Content starts

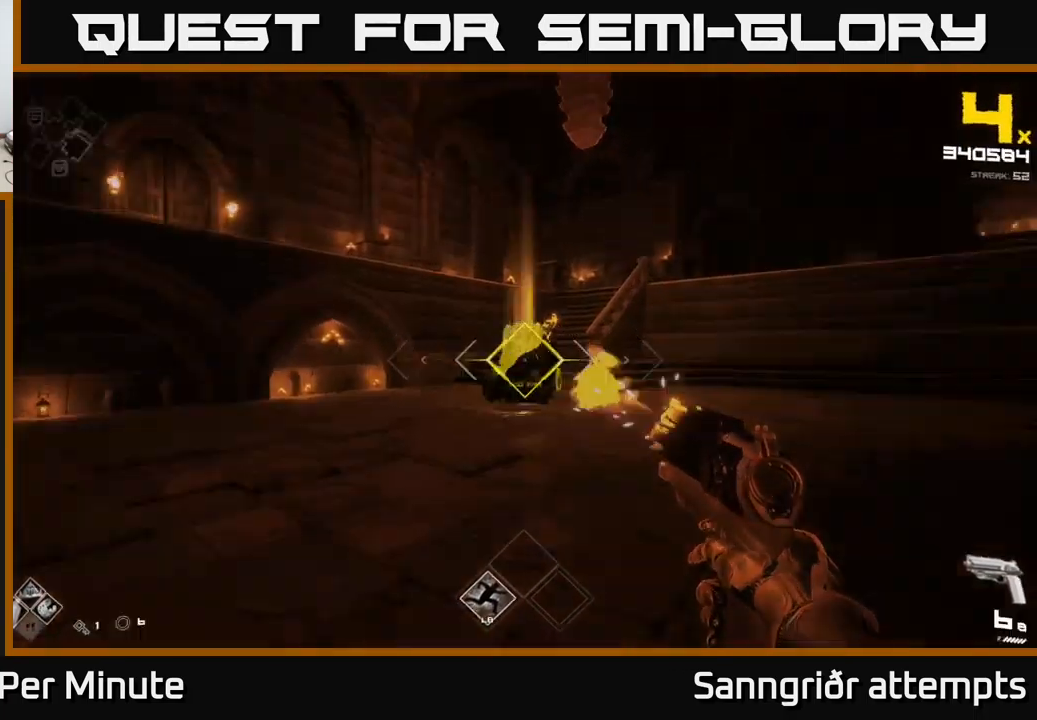
{"buttons": [], "left_stick": "up", "right_stick": "center", "events": [[33, "right_stick", "center"], [66, "R2", "up"], [300, "R2", "down"], [383, "R2", "up"]]}
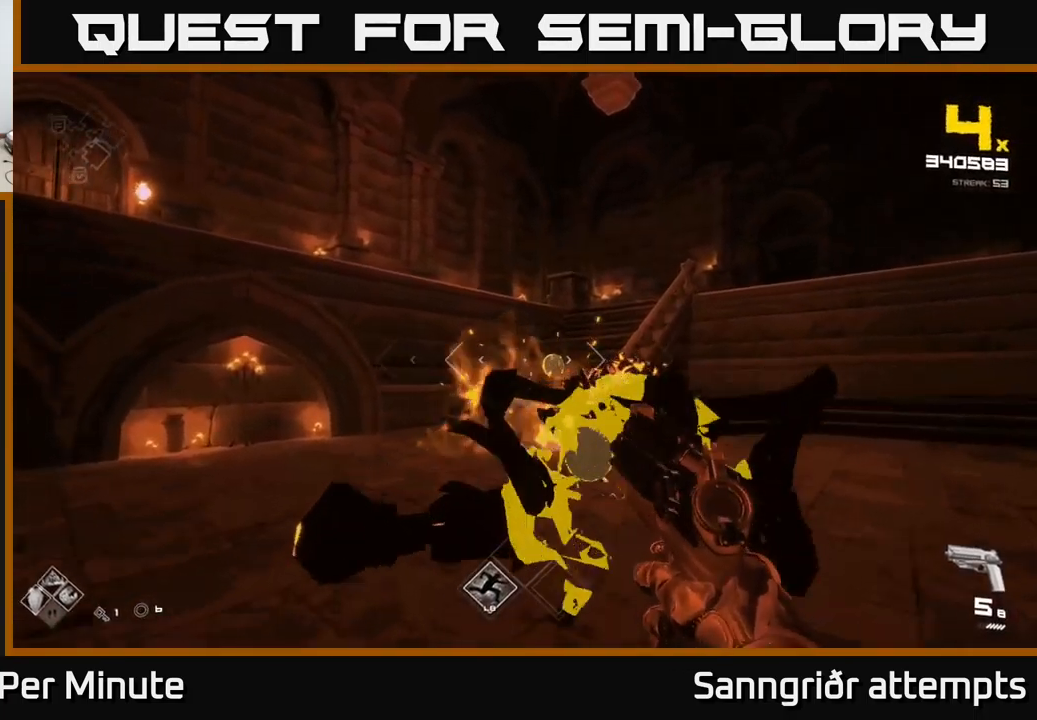
{"buttons": ["R1"], "left_stick": "up", "right_stick": "up-right", "events": [[100, "R1", "down"], [233, "R1", "up"], [483, "right_stick", "up-right"], [500, "R1", "down"]]}
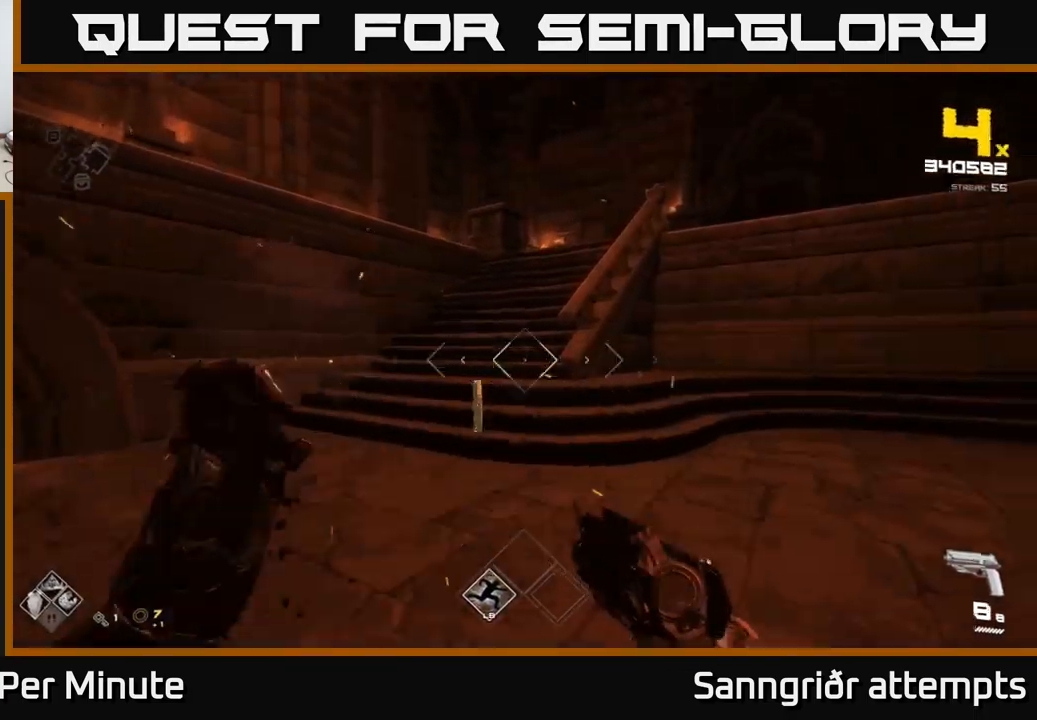
{"buttons": [], "left_stick": "up", "right_stick": "center", "events": [[66, "left_stick", "up-left"], [100, "L1", "down"], [100, "R1", "up"], [100, "right_stick", "center"], [350, "left_stick", "up"], [433, "L1", "up"]]}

Content ends

● Work task
Leave out the pictures and output the rest of the material exactly as written.

● Task response
{"buttons": [], "left_stick": "up", "right_stick": "center", "events": [[33, "right_stick", "center"], [66, "R2", "up"], [300, "R2", "down"], [383, "R2", "up"]]}
{"buttons": ["R1"], "left_stick": "up", "right_stick": "up-right", "events": [[100, "R1", "down"], [233, "R1", "up"], [483, "right_stick", "up-right"], [500, "R1", "down"]]}
{"buttons": [], "left_stick": "up", "right_stick": "center", "events": [[66, "left_stick", "up-left"], [100, "L1", "down"], [100, "R1", "up"], [100, "right_stick", "center"], [350, "left_stick", "up"], [433, "L1", "up"]]}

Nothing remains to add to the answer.